Frieda Verständig
Frau Verständig war eine Holocaust-Überlebende. Ihre Begeisterung für Bewegung und Kultur ließ sie sich auch durch zunehmende Sehbeeinträchtigung nicht nehmen. Ihr Erbe vermachte sie sechs gemeinnützigen Organisationen.
„Mein kleiner grüner Kaktus steht draußen am Balkon. Hollari, hollari, hollaro!“
Frau Verständig war eine agile kommunikative Frau, die gerne über ihr bewegtes Leben erzählte: Ihren berühmten Cousin – Bert Reisfeld, der Komponist des bekannten Schlagers „Mein kleiner grüner Kaktus“ – traf sie nur einige Male. Er war um 23 Jahre älter und nach Amerika emigriert, hatte in Hollywood Karriere gemacht. Das beeindruckte sie sehr und sie berichtete gerne über ihre Kindheit und Jugend.

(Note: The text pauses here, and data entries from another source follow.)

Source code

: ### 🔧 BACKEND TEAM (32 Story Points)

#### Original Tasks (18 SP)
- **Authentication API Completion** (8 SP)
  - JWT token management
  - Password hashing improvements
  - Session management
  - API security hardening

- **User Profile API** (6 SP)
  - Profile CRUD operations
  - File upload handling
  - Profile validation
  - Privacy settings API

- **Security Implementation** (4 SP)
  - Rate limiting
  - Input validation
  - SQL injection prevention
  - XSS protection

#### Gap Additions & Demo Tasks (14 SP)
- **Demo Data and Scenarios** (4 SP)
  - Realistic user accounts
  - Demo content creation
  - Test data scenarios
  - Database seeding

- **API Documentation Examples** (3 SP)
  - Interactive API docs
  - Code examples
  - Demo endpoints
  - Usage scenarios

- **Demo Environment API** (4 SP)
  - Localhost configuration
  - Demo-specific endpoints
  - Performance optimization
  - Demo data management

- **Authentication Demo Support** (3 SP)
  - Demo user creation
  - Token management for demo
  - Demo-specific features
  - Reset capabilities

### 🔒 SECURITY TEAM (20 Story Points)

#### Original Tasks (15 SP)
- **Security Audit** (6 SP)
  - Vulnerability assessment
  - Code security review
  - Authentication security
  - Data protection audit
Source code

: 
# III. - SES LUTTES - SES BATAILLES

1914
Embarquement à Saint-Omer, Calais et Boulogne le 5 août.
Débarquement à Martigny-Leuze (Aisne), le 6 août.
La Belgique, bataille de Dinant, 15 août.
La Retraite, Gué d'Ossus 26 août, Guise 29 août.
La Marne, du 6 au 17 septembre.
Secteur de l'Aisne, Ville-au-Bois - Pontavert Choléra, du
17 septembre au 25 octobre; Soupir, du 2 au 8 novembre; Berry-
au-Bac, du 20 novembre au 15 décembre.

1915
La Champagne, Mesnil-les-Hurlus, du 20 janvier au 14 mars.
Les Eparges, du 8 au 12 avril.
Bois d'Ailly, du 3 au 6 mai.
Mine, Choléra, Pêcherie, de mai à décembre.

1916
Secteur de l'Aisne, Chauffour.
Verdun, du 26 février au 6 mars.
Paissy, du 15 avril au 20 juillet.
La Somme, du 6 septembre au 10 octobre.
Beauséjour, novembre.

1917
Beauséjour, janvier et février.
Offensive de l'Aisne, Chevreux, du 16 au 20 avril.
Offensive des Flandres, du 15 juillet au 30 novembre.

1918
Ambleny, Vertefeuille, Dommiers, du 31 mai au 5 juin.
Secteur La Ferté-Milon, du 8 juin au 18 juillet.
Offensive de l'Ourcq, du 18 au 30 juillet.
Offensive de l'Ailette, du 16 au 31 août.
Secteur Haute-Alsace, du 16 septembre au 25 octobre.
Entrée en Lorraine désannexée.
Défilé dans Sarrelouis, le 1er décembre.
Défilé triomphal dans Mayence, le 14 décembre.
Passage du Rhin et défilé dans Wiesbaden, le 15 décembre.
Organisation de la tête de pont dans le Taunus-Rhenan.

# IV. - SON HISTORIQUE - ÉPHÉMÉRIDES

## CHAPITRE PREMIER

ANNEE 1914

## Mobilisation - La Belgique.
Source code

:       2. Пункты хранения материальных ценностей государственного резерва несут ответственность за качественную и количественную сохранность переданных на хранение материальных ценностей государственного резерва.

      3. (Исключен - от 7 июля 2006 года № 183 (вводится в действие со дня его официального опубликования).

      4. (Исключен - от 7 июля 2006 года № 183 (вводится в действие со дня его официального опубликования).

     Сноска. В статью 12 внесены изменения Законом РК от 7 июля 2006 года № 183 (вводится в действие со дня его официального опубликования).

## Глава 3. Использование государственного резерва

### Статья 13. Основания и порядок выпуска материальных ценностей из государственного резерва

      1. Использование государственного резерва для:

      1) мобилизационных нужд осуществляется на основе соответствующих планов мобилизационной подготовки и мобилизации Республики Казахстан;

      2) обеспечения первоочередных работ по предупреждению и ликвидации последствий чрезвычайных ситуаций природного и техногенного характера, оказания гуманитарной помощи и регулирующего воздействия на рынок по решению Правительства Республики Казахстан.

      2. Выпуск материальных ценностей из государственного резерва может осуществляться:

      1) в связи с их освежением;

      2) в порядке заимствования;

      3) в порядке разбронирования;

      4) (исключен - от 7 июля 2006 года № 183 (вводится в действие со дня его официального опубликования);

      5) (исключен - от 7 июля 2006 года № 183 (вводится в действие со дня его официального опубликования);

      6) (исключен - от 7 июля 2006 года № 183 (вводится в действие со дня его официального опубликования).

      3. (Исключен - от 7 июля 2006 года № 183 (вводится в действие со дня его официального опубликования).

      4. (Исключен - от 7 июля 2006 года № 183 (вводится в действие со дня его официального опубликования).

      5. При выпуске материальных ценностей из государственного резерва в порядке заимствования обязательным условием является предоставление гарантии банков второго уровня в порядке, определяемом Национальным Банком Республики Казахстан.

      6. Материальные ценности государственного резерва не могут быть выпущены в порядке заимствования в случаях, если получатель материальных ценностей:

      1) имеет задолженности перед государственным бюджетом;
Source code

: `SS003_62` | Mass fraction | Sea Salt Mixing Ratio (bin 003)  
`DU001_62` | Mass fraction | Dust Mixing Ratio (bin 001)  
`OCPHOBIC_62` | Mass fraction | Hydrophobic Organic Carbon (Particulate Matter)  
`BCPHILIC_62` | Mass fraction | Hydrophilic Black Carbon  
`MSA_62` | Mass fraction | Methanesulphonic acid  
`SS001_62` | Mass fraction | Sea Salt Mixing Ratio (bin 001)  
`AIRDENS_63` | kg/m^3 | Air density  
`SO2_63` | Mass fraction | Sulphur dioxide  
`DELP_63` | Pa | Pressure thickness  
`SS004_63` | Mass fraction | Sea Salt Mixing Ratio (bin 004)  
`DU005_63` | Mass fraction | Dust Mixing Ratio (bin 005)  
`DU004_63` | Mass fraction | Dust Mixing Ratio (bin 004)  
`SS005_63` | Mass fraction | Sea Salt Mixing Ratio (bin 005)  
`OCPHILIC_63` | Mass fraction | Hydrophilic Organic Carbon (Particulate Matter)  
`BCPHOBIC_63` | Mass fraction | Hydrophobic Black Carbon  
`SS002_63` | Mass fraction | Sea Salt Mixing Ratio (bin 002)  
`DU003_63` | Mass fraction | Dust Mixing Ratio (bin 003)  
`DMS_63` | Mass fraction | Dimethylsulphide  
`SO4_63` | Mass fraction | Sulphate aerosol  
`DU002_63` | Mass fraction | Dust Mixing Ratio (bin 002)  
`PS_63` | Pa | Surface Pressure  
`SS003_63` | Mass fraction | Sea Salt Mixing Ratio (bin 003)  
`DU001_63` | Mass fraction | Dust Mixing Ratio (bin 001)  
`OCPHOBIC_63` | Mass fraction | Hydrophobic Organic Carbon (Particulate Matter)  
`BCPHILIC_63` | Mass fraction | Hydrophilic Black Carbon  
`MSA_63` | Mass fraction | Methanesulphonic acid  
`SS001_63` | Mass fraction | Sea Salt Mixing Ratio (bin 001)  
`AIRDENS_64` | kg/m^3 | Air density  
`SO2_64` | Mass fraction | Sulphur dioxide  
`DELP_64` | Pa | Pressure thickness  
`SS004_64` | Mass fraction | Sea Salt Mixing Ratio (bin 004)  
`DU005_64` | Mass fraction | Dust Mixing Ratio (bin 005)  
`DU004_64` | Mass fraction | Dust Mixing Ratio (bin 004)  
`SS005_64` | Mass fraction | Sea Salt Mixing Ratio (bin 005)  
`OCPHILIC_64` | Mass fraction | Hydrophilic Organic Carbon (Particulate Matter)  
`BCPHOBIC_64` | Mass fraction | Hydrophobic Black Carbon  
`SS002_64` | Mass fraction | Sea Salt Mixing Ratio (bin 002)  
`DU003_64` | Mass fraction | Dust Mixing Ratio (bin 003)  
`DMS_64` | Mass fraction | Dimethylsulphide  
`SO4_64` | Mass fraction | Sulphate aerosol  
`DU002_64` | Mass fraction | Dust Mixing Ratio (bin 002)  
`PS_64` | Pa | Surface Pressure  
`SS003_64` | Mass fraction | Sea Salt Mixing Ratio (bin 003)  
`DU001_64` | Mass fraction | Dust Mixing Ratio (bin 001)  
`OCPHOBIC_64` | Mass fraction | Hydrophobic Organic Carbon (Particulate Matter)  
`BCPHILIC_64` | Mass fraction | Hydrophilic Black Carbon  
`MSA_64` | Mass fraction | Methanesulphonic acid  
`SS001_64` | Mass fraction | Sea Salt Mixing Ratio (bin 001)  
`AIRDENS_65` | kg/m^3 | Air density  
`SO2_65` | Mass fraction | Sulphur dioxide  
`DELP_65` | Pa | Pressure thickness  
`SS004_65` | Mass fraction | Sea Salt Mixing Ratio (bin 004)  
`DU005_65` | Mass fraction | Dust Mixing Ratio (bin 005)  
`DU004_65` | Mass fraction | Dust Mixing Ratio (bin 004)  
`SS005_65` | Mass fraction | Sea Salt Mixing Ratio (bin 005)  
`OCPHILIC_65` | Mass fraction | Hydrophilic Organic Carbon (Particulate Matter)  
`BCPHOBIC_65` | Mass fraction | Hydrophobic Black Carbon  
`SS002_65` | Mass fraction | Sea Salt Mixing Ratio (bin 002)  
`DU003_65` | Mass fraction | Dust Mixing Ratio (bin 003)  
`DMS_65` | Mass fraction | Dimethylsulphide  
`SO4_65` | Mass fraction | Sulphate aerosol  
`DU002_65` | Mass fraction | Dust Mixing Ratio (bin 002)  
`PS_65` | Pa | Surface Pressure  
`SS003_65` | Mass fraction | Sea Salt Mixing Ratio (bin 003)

Jugend im Konzentrationslager
Sie wuchs in einfachen Verhältnissen im fünften Wiener Gemeindebezirk auf. Mit dem späteren Künstler Arik Brauer hatte sie im Hof Völkerball gespielt. Ihre Mutter war arischer, der Vater jüdischer Abstammung. Mit 13 Jahren wurde sie mit dem Vater ins Konzentrationslager Theresienstadt deportiert. Die Mutter verstarb noch vor dem Transport. Frau Verständig erzählte, dass sie Glück hatte, weil sie dem Bereich Ernte zugeteilt wurde. Dadurch war sie viel an der frischen Luft und hatte auch Zugang zu Obst und Gemüse. Bis zur Befreiung 1945 verbrachte sie 2 ½ Jahre im Konzentrationslager. Ihr Vater verstarb dort. Zurück in Wien holte sie die fehlenden Schuljahre nach und besuchte die Handelsschule. Ihr Berufsleben verbrachte sie als kaufmännische Angestellte bei der Stadt Wien.
Gymnastik mit Rollator
Bewegung und Kultur waren wichtige Eckpfeiler im Leben der alleinstehenden kinderlosen Frau. Über 40 Jahre veranstaltete Frau Verständig an der Volkshochschule Gymnastikkurse. Als über 80-jährige und selbst nicht mehr so mobil, turnte sie mit dem Rollator und gab regelmäßig Gymnastikstunden für Seniorinnen. In ihren letzten Lebensjahren war sie stark seheingeschränkt und schwerhörig. Sie verstarb mit 92 Jahren und bedachte sechs gemeinnützige Organisationen mit ihrem Erbe, darunter auch die Hilfsgemeinschaft.
Voller Dankbarkeit denken wir an Frau Verständig und ihre wertvolle Unterstützung für sehbeeinträchtigte und blinde Menschen.